Cette histoire des lépreux nous dit évidemment ce qui se passe dans nos vies. Au fond, quand on y réfléchit un peu, on est bien obligés de reconnaître que ce que nous attendons de Dieu, c’est essentiellement la santé, la réussite, le succès de nos affaires, etc. C’est normal. Mais c’est un peu court. Ce qui réussit dans nos vies devrait nous ouvrir à un « plus » : nous émerveiller d’être l’objet d’un amour infini. Et c’est cet amour qui, finalement, devrait nous occuper en premier. A tel point qu’il ne devrait même pas être nécessaire que nous ayons la réussite pour nous faire entrer et baigner dans cet amour. « Glorifier Dieu » et « rendre grâce » : ces termes auraient besoin de retrouver leur pleine et entière signification originelle. Ce devait être le cas de l’apôtre Paul qui est « enchaîné comme un malfaiteur » lorsqu’il écrit à son disciple Timothée. « On n’enchaîne pas la Parole de Dieu », déclare-t-il. Et il continuera, en homme libre, à rendre grâce à Dieu et au Christ ressuscité. C’est là, en prison, qu’il découvre, d’une nouvelle façon, l’amour sauveur. Neuf juifs ont été guéris.
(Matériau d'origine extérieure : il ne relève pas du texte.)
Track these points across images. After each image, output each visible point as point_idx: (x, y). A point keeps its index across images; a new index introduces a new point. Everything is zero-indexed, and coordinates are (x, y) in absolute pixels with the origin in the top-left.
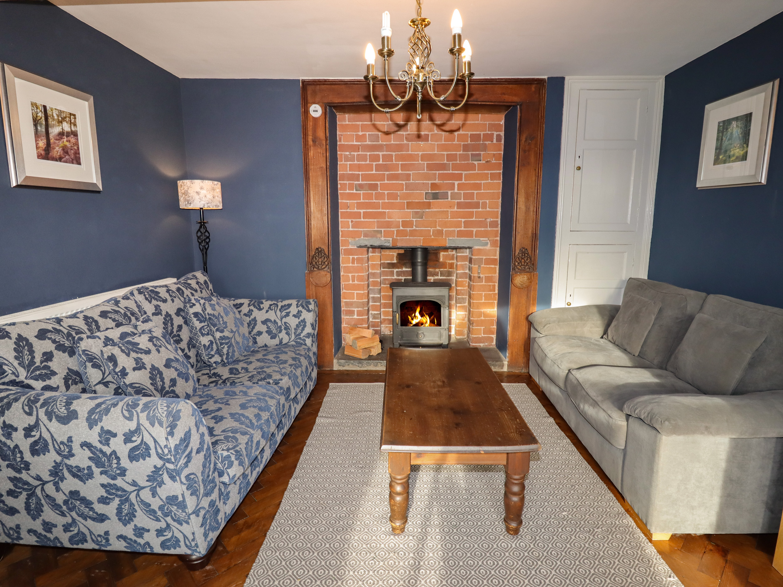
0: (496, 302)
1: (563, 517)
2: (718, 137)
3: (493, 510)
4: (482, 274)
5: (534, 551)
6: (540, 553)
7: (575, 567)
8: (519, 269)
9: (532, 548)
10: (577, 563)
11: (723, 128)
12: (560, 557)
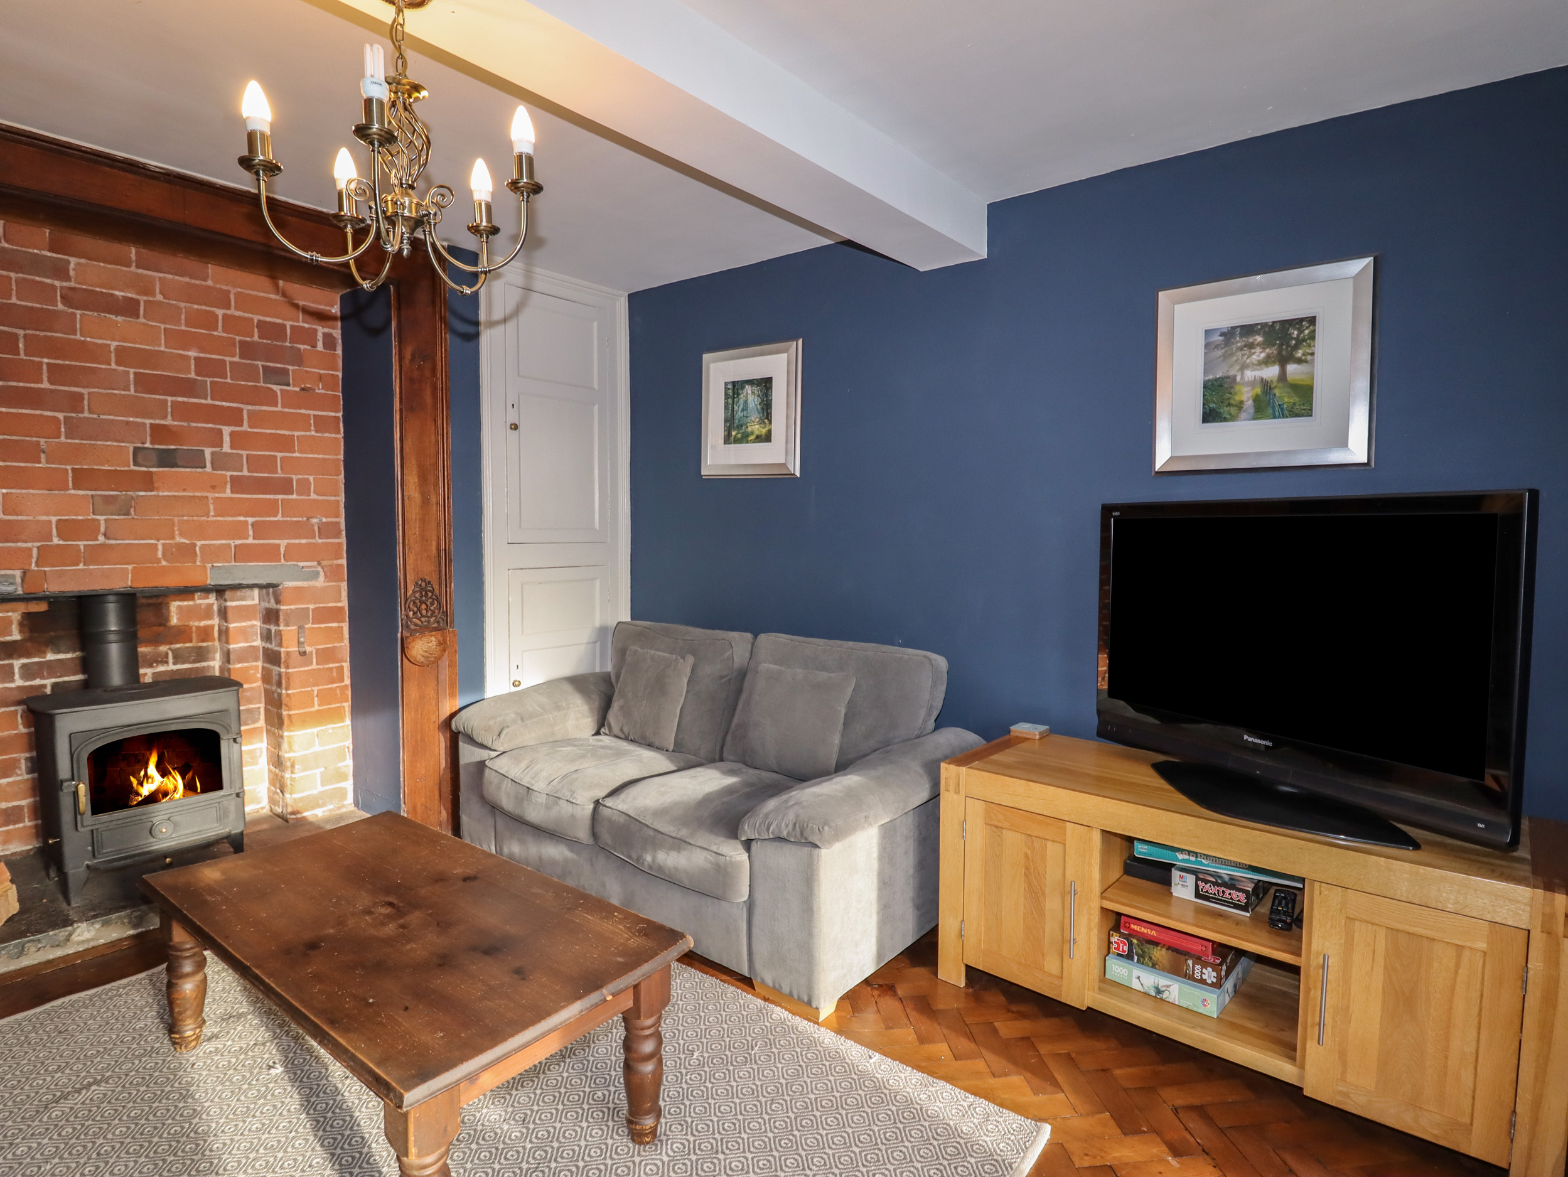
0: (347, 705)
1: (697, 1062)
2: (726, 405)
3: (584, 1124)
4: (310, 645)
5: (700, 1144)
6: (711, 1140)
7: (767, 1125)
8: (416, 625)
9: (695, 1141)
10: (766, 1117)
11: (734, 394)
12: (740, 1126)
Mais le Samaritain, lui, une fois guéri comme les autres, dépasse sa guérison pour accéder à la foi pascale : la foi en Celui qui guérit de la mort. Celui qui lui a dit : « Relève-toi et va. »
A chacun de nous, que ce soit dans le bonheur ou dans le malheur, Jésus adresse la Parole qui libère, qui guérit, qui ressuscite. Il dépend simplement de l’intensité de notre foi que cette Parole devienne en nous source de Vie.